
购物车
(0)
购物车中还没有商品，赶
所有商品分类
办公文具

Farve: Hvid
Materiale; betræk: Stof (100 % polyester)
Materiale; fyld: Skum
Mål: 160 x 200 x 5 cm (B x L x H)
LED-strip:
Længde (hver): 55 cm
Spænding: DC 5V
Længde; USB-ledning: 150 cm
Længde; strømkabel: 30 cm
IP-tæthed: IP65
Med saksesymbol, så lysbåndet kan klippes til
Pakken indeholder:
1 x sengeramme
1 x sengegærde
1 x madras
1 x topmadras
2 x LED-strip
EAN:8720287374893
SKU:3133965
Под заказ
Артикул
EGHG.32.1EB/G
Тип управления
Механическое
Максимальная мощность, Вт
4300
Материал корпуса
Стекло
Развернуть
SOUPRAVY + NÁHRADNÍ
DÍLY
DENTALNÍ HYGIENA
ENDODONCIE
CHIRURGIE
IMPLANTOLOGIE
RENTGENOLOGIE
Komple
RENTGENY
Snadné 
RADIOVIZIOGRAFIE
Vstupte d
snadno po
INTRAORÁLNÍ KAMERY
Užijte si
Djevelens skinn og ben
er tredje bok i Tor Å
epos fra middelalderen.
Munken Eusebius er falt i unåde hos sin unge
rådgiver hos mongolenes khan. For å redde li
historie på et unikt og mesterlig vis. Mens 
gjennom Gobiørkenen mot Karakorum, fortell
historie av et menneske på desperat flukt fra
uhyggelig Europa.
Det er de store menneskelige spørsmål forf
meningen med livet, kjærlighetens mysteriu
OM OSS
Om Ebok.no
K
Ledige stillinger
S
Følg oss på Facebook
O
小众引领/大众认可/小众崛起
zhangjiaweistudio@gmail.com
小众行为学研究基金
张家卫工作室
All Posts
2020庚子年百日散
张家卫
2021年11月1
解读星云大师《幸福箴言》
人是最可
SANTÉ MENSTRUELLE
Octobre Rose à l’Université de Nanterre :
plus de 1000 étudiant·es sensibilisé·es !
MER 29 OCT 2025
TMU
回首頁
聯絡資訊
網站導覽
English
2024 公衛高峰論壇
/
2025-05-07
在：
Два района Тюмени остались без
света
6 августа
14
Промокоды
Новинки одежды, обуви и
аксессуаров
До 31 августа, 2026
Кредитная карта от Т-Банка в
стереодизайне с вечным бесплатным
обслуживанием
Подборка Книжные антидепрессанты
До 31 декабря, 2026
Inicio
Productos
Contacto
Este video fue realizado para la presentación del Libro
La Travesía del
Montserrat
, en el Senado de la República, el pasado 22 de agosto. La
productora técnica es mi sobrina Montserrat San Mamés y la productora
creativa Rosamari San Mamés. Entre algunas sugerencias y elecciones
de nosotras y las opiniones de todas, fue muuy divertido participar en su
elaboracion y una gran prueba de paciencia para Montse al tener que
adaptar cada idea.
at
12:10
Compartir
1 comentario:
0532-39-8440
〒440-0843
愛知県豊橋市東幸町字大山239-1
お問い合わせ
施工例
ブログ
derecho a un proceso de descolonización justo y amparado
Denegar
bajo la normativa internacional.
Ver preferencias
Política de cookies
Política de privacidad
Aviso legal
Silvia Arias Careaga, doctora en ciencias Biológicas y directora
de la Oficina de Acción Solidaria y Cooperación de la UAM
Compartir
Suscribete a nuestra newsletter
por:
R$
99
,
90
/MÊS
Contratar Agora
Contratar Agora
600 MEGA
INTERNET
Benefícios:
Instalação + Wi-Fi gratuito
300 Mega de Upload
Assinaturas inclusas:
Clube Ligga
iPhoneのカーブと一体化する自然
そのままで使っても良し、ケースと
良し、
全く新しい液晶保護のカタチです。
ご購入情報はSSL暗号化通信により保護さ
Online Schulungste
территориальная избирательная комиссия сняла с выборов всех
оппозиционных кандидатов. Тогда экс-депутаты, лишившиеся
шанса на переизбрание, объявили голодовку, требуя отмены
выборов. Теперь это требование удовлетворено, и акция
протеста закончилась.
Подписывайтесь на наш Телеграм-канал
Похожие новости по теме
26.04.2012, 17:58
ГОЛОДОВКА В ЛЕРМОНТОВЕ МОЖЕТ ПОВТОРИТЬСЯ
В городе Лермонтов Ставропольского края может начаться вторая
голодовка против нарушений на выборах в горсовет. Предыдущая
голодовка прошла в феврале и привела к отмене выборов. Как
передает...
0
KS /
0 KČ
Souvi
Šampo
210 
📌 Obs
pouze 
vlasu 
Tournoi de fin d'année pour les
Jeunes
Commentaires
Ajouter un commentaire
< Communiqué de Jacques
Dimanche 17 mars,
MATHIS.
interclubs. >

◇ ◇ ◇

» **Work required**
What do the lines above say from the one containing "1 x topmadras" down to the one containing "RENTGENOLOGIE"? Return them exactly, both end lines included, and only them.

» **Output**
1 x topmadras
2 x LED-strip
EAN:8720287374893
SKU:3133965
Под заказ
Артикул
EGHG.32.1EB/G
Тип управления
Механическое
Максимальная мощность, Вт
4300
Материал корпуса
Стекло
Развернуть
SOUPRAVY + NÁHRADNÍ
DÍLY
DENTALNÍ HYGIENA
ENDODONCIE
CHIRURGIE
IMPLANTOLOGIE
RENTGENOLOGIE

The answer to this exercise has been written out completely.